I’ve been working with ML infrastructure for a while and realized there’s a gap in the security posture: we scan our requirements.txt for vulnerabilities, but blindly trust the 5GB binary model files (.pt) we download from Hugging Face.
Most developers don't realize that standard PyTorch files are just Zip archives containing Python Pickle bytecode. When you run torch.load(), the unpickler executes that bytecode. This allows for arbitrary code execution (RCE) inside the model file itself - what security researchers call a "Pickle Bomb."
I built AIsbom (AI Software Bill of Materials) to solve this without needing a full sandbox.
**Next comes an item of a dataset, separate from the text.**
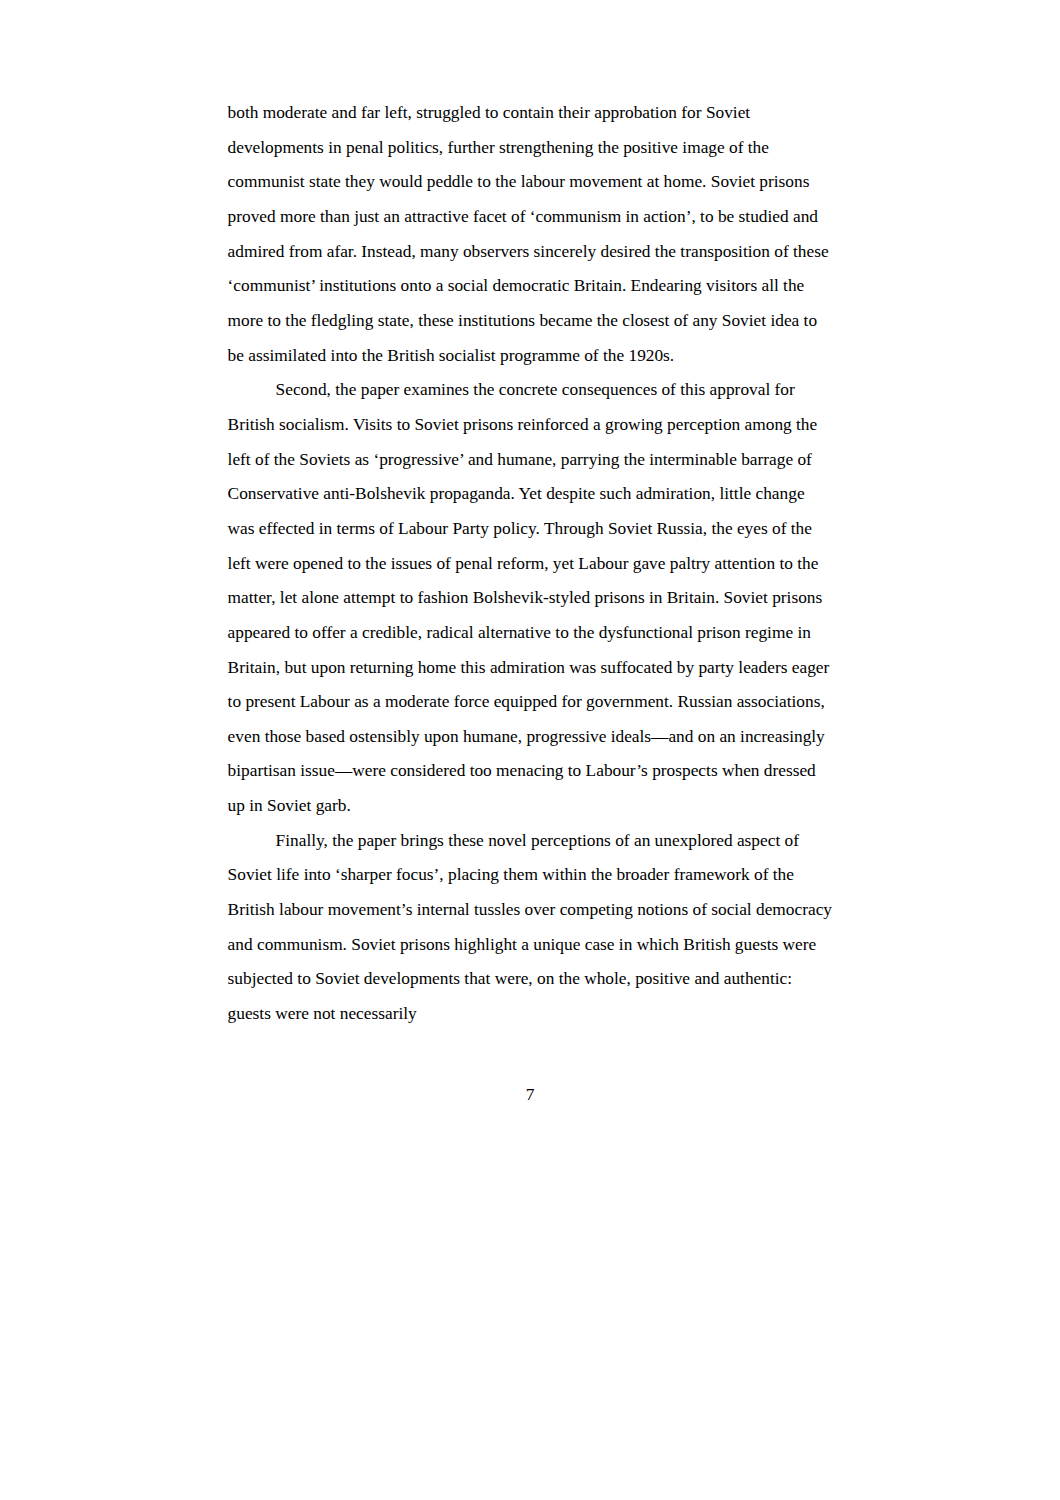both moderate and far left, struggled to contain their approbation for Soviet developments in penal politics, further strengthening the positive image of the communist state they would peddle to the labour movement at home. Soviet prisons proved more than just an attractive facet of ‘communism in action’, to be studied and admired from afar. Instead, many observers sincerely desired the transposition of these ‘communist’ institutions onto a social democratic Britain. Endearing visitors all the more to the fledgling state, these institutions became the closest of any Soviet idea to be assimilated into the British socialist programme of the 1920s.
Second, the paper examines the concrete consequences of this approval for British socialism. Visits to Soviet prisons reinforced a growing perception among the left of the Soviets as ‘progressive’ and humane, parrying the interminable barrage of Conservative anti-Bolshevik propaganda. Yet despite such admiration, little change was effected in terms of Labour Party policy. Through Soviet Russia, the eyes of the left were opened to the issues of penal reform, yet Labour gave paltry attention to the matter, let alone attempt to fashion Bolshevik-styled prisons in Britain. Soviet prisons appeared to offer a credible, radical alternative to the dysfunctional prison regime in Britain, but upon returning home this admiration was suffocated by party leaders eager to present Labour as a moderate force equipped for government. Russian associations, even those based ostensibly upon humane, progressive ideals—and on an increasingly bipartisan issue—were considered too menacing to Labour’s prospects when dressed up in Soviet garb.
Finally, the paper brings these novel perceptions of an unexplored aspect of Soviet life into ‘sharper focus’, placing them within the broader framework of the British labour movement’s internal tussles over competing notions of social democracy and communism. Soviet prisons highlight a unique case in which British guests were subjected to Soviet developments that were, on the whole, positive and authentic: guests were not necessarily
7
How it works: 1. It inspects the binary structure of artifacts (PyTorch, Pickle, Safetensors) without loading weights into RAM. 2. For PyTorch/Pickles, it uses static analysis (via pickletools) to disassemble the opcode stream. 3. It looks for GLOBAL or STACK_GLOBAL instructions referencing dangerous modules like os.system, subprocess, or socket. 4. It outputs a CycloneDX v1.6 JSON SBOM compatible with enterprise tools like Dependency-Track. 5. It also parses .safetensors headers to flag "Non-Commercial" (CC-BY-NC) licenses, which often slip into production undetected.
It’s open source (Apache 2.0) and written in Python/Typer. Repo: https://github.com/Lab700xOrg/aisbom Live Demo (Web Viewer): https://aisbom.io
Why I built a scanner? https://dev.to/labdev_c81554ba3d4ae28317/pytorch-models-are-...
I’d love feedback on the detection logic (specifically safety.py) or if anyone has edge cases of weird Pickle protocols that break the disassembler.
[1]: https://github.com/Lab700xOrg/aisbom/blob/main/aisbom/safety...
I somehow doubt this tool is going to be able to pull off what Java bytecode verification could not.